Even in the model family there is the giving and taking of wounds. Mary and Joseph were obviously hurt by Jesus’ behavior. Often as in this case, hurting another is unintentional. Like Jesus we can be surprised when we find that something we did or didn’t do caused another’s feelings to be hurt. That is why forgiveness is at the heart of what it means to be family. When my mother was diagnosed with cancer the doctor told us that she had about eighteen months to live. It gave her children ample time to beg her forgiveness for ways we had hurt her and it gave her the opportunity to ask for forgiveness from us. But don’t wait until the end. The message of Jesus includes forgiving and being forgiven every day, woven right into the prayer he taught us. Once we understand how easily we can bruise one another without really meaning to, then we have to forgive.
Finally, in a model family and in our families we must “grow in wisdom and age and grace before God and others.” It’s not hard to advance in age – that comes kind of willy-nilly. But to advance, to grow, in wisdom and in grace is the responsibility of every child of God. We’re not done yet. We have to grow in God. We have to make progress. We have to become more. We have to achieve the divine potential God has built into each one of us. Growing is important to God – so important that the Son of God shared it with us. We can never say, “I’ve got it all together now.” There is always room for growth no matter how old or how experienced we are. “Been there, done that” can never be the motto for the Christian life. That also implies that the way we relate to each other has to grow in wisdom and grace. Parents have to learn to treat children differently as they mature, trusting their judgments. Children must be attentive to the changes in the adults as they advance in years, sensitive to their shifting needs. Family relations are always dynamic, never static.

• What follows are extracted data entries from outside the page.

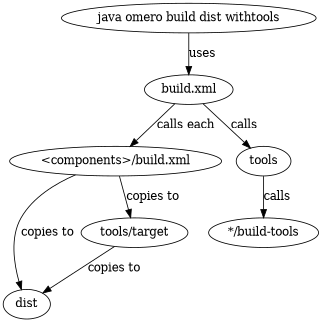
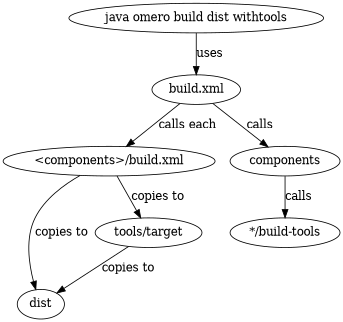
  digraph {
    "java omero build dist withtools"
    "build.xml"
    "<components>/build.xml"
-   tools
+   tools [label=components]
    dist
    "tools/target"
    "*/build-tools"
    "java omero build dist withtools" -> "build.xml" [label=uses]
    "build.xml" -> "<components>/build.xml" [label="calls each"]
    "build.xml" -> tools [label=calls]
    "<components>/build.xml" -> dist [label="copies to"]
    "<components>/build.xml" -> "tools/target" [label="copies to"]
    tools -> "*/build-tools" [label=calls]
    "tools/target" -> dist [label="copies to"]
  }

This reflection of families is important but remember St. John in the epistle today says, “See what love the Father has bestowed on us that we may be called the children of God. And so we are.” Since we are the children of God, we are members of God’s family. After all, on judgment day we’re not going to be able to hide behind our families. Once I was urging my brother back to church and he said to me, “Well, you’re taking care of the religion in the family.” It doesn’t work like that. God isn’t going to say to us, “Your grandmother was a good person so why don’t you come on up into heaven.” God isn’t going to say, “Your wife certainly was a faithful church-goer so why don’t you enter into glory.” No, God looks at us as individuals. We should be grateful for the family God gave us. But more than that, we should live as members of the family of God bringing divine love to everyone we meet since we share with them a family resemblance to Jesus.